— Problem statement —
Everything from the line containing "Travis Scott Calgary Tour" through the last line of the material must be restated word for word, and only that.

— Given information —

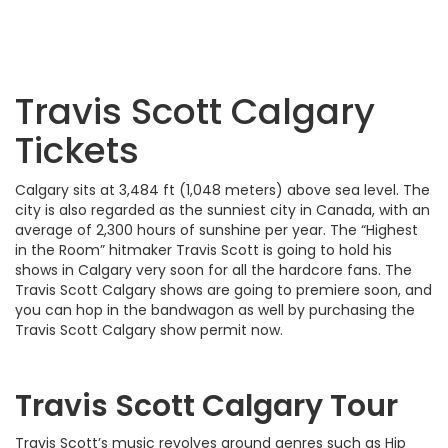
Travis Scott Calgary
Tickets
Calgary sits at 3,484 ft (1,048 meters) above sea level. The
city is also regarded as the sunniest city in Canada, with an
average of 2,300 hours of sunshine per year. The “Highest
in the Room” hitmaker Travis Scott is going to hold his
shows in Calgary very soon for all the hardcore fans. The
Travis Scott Calgary shows are going to premiere soon, and
you can hop in the bandwagon as well by purchasing the
Travis Scott Calgary show permit now.
Travis Scott Calgary Tour
Travis Scott’s music revolves around genres such as Hip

— Solution to this task —
Travis Scott Calgary Tour
Travis Scott’s music revolves around genres such as Hip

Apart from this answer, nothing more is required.